Ministro do TCU é forçado a renunciar à relatoria

RANIER BRAGON
DA SUCURSAL DE BRASÍLIA

O ministro do TCU (Tribunal de Contas da União) Lincoln Magalhães da Rocha foi forçado ontem a renunciar à relatoria da representação que pede a exoneração de parentes de deputados que foram contratados para a Câmara sem concurso público.
O Ministério Público Federal, autor da representação, e o presidente do TCU, Adylson Motta, consideraram inaceitáveis as declarações feitas pelo ministro à Folha dando a entender que iria rejeitar o pedido sob o argumento de que exonerar os parentes "discriminaria a família legalmente constituída".
Sem entrar no mérito da representação, o procurador-geral da República no TCU, Lucas Rocha Furtado, pediu na sessão do Tribunal o impedimento do ministro afirmando que ele contrariou a Lei Orgânica da Magistratura.
Em seu artigo 36, ela diz que é vedado ao magistrado "manifestar, por qualquer meio de comunicação, opinião sobre processo pendente de julgamento, seu ou de outrem".
O presidente do TCU acatou o questionamento e disse que Lincoln não falava pelo Tribunal. "Quem fala pelo Tribunal é o presidente do Tribunal. Os ministros poderão falar sobre assuntos de sua alçada, não temos cerceamento, mas não pelo Tribunal", disse Motta. "A publicação [na Folha] não representa o pensamento do Tribunal ainda porque é passível de decisão do plenário", concluiu.
Lincoln pediu a palavra e renunciou à relatoria, se declarando "suspeito". Argumentou ter dito à Folha que seu pensamento era contrário ao nepotismo sempre quando se tratar de má-prática administrativa.

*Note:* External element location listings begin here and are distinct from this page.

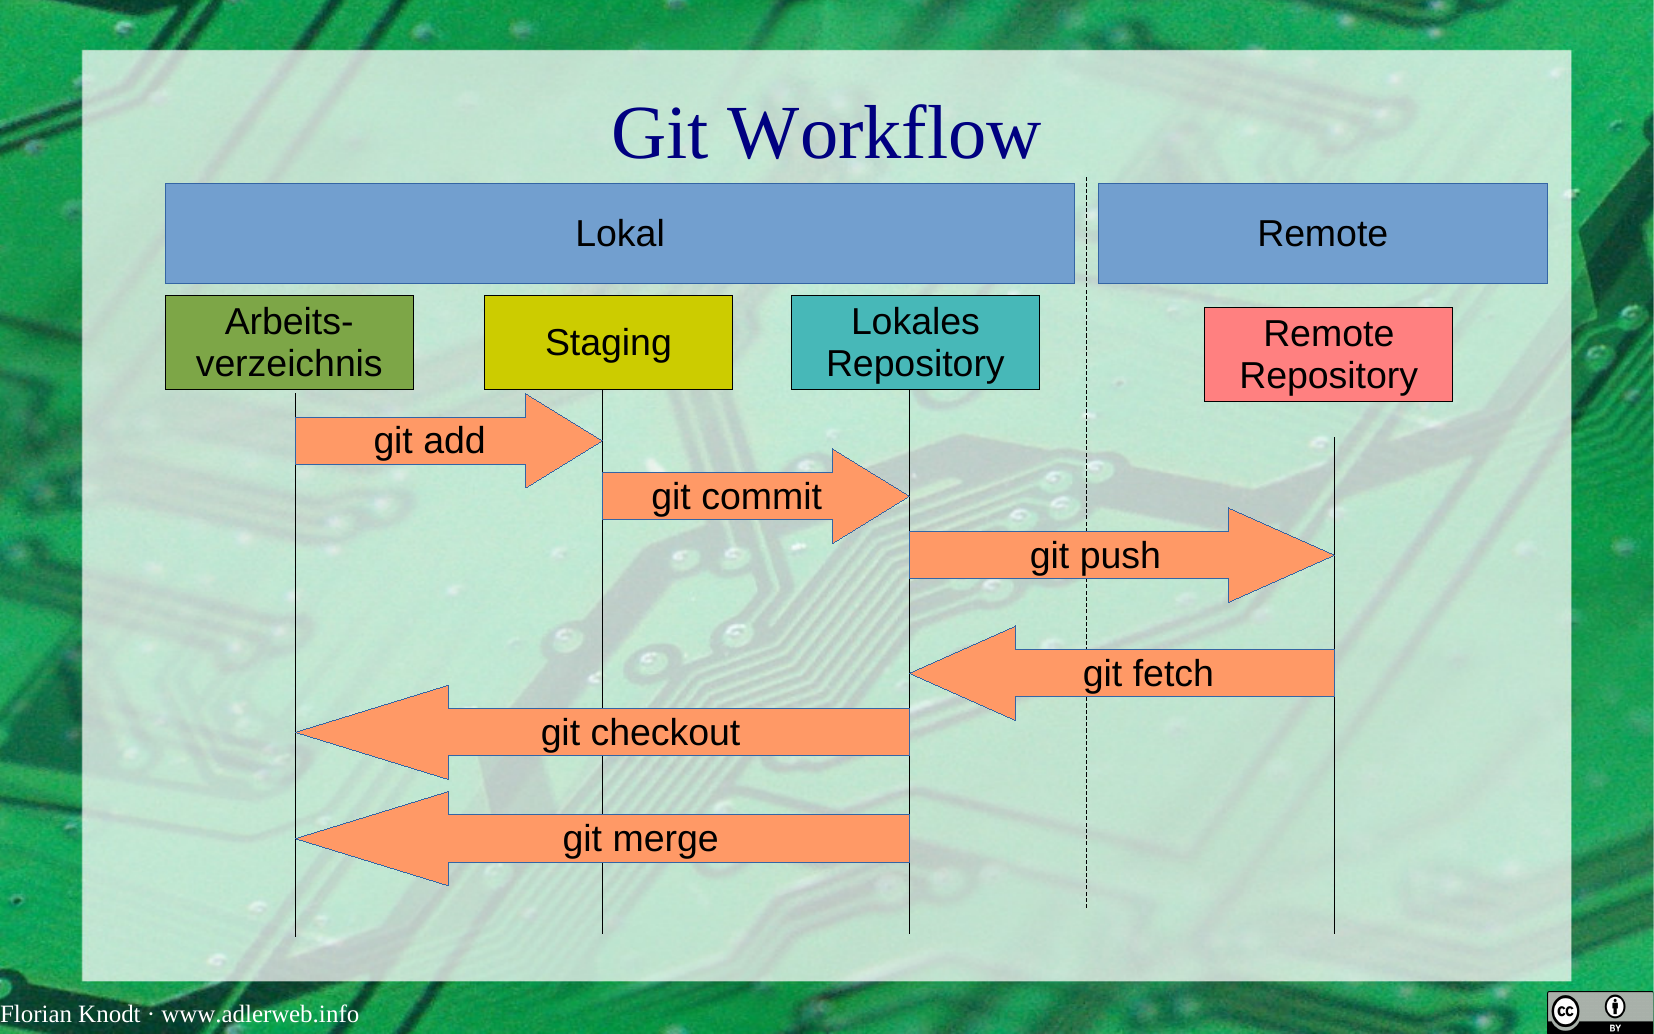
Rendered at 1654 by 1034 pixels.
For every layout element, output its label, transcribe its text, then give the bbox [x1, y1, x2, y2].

text_box Arbeits- verzeichnis [165, 295, 414, 390]
text_box git commit [602, 448, 910, 544]
text_box git add [295, 393, 603, 488]
text_box git checkout [295, 685, 910, 780]
text_box Lokal [165, 183, 1075, 284]
text_box Staging [484, 295, 733, 390]
text_box git merge [295, 791, 910, 886]
title Git Workflow [82, 46, 1571, 219]
picture [0, 0, 1654, 1034]
text_box Remote [1098, 183, 1548, 284]
text_box Remote Repository [1204, 307, 1453, 402]
text_box git push [909, 507, 1335, 603]
text_box git fetch [909, 625, 1335, 721]
text_box Lokales Repository [791, 295, 1040, 390]
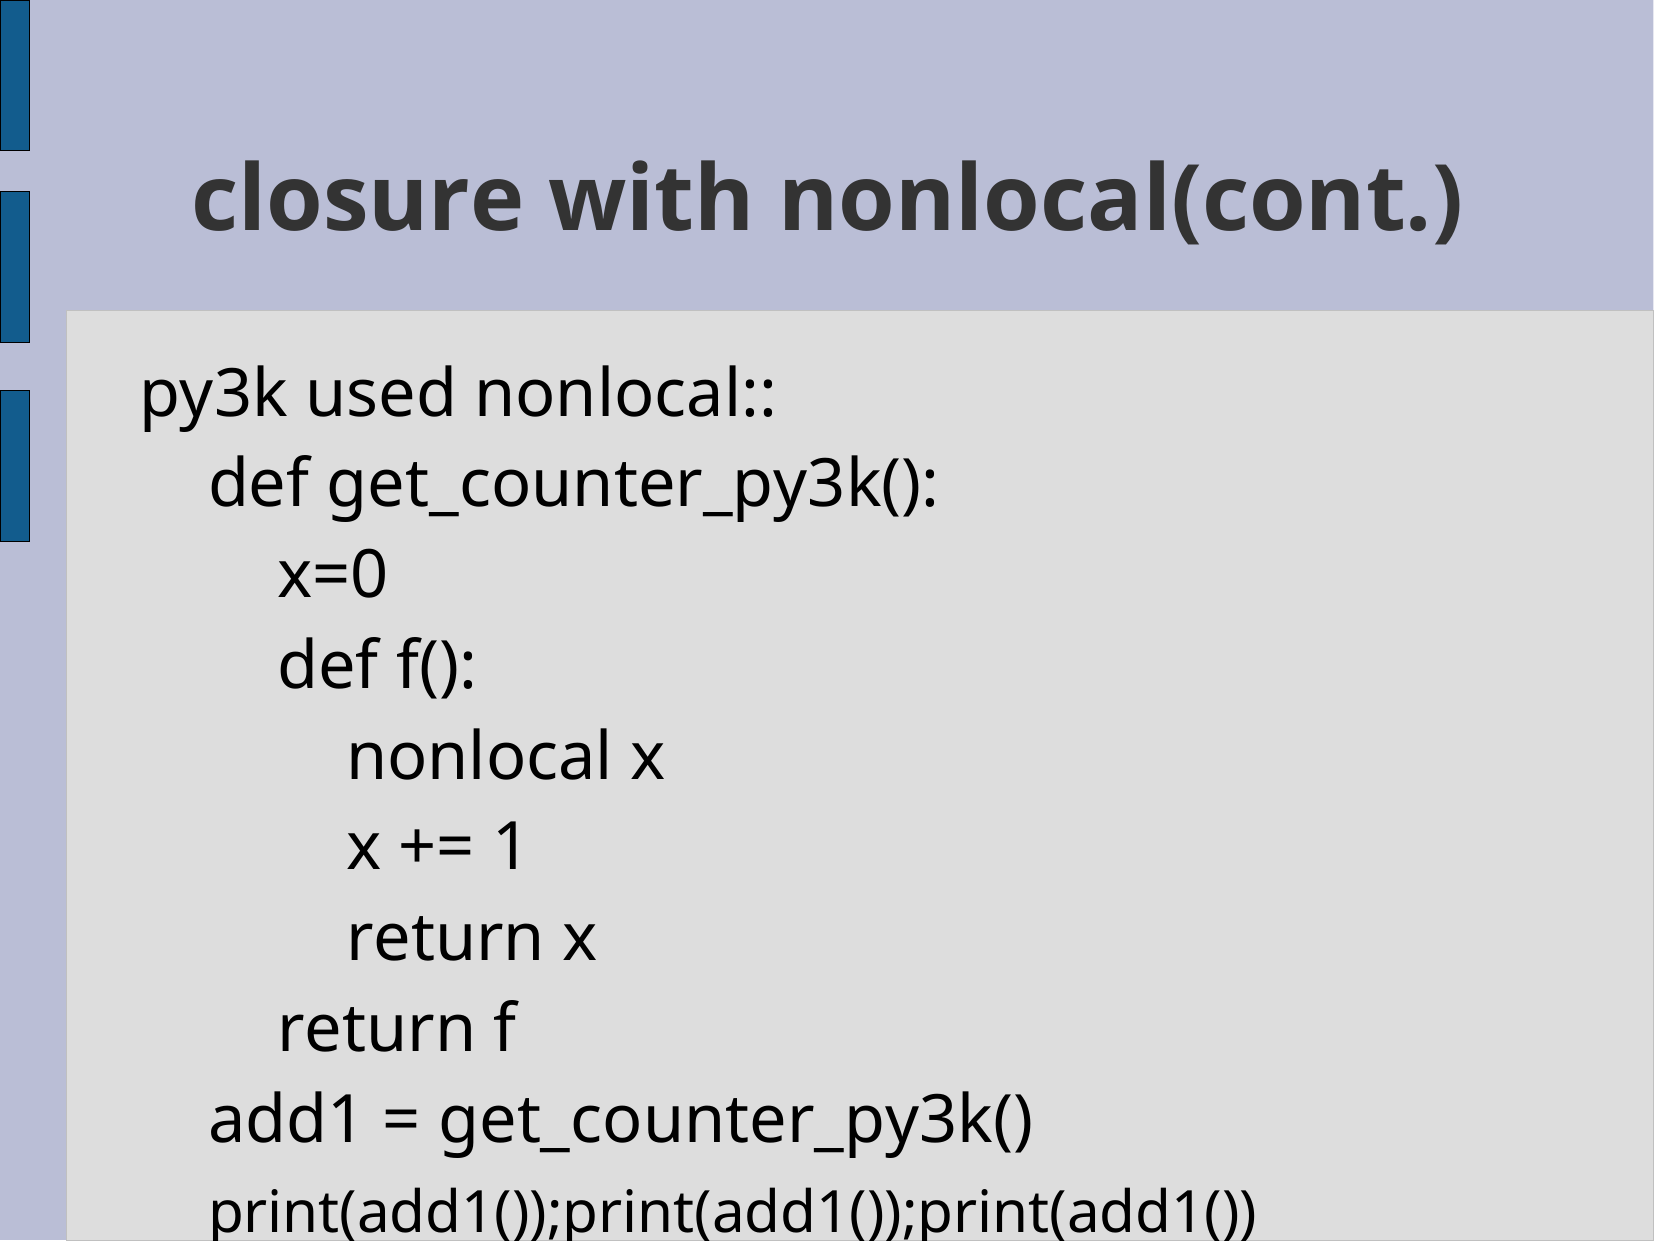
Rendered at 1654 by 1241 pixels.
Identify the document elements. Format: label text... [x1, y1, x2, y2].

list py3k used nonlocal:: def get_counter_py3k(): x=0 def f(): nonlocal x x += 1 return x return f add1 = get_counter_py3k() print(add1());print(add1());print(add1()) [121, 344, 1534, 1226]
title closure with nonlocal(cont.) [121, 98, 1534, 291]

Lincoln disse que teria feito as afirmações em "off", jargão jornalístico para informações cuja fonte não é identificada.
Em momento algum da entrevista concedida por telefone anteontem o ministro pediu reserva. "Eu acho que você não pode fazer essa distinção, essa discriminação contra a família legalmente constituída. A família é um dos grandes pilares da sociedade", afirmou na ocasião, argumentando ser inconstitucional o pedido de exoneração. O novo relator não havia sido escolhido até o fechamento desta edição.
A representação foi motivada por reportagens da Folha que mostraram que o presidente da Câmara, Severino Cavalcanti (PP-PE), o corregedor, Ciro Nogueira (PP-PI), e outros deputados tiveram parentes contratados sem concurso pela Câmara nos últimos anos. O STF, que não comentou ontem as declarações de Lincoln, tem decisão de 1997 em que manifesta não haver inconstitucionalidade na aprovação de leis para coibir o nepotismo.
A decisão dos ministros vai no sentido de que a nomeação facilitada pelos laços familiares afrontaria o princípio da isonomia, da moralidade e da impessoalidade na administração pública.
Com exceção do Judiciário Federal e de algumas leis estaduais e municipais, não há restrição ao nepotismo na legislação brasileira. As reportagens da Folha motivaram a reativação da tramitação de projetos na Câmara. Na próxima terça-feira, vários deles devem ser votados na Comissão de Constituição e Justiça.
Além disso, a OAB (Ordem dos Advogados do Brasil) pode decidir em encontro nacional que se inicia hoje em Fortaleza o lançamento de uma "campanha nacional contra o nepotismo". "Não é possível mais que persista no Brasil uma prática tão nefasta, retrógrada e contrária à modernidade", afirmou o presidente da entidade, Roberto Busato.
"O nepotismo não é ruim só por privilegiar uma pessoa mas também por abrir espaço para acordos e acertos em cúpulas de poder, no sentido de que há, muitas vezes, nepotismo cruzado", disse o presidente da AMB (Associação dos Magistrados Brasileiros), Rodrigo Collaço.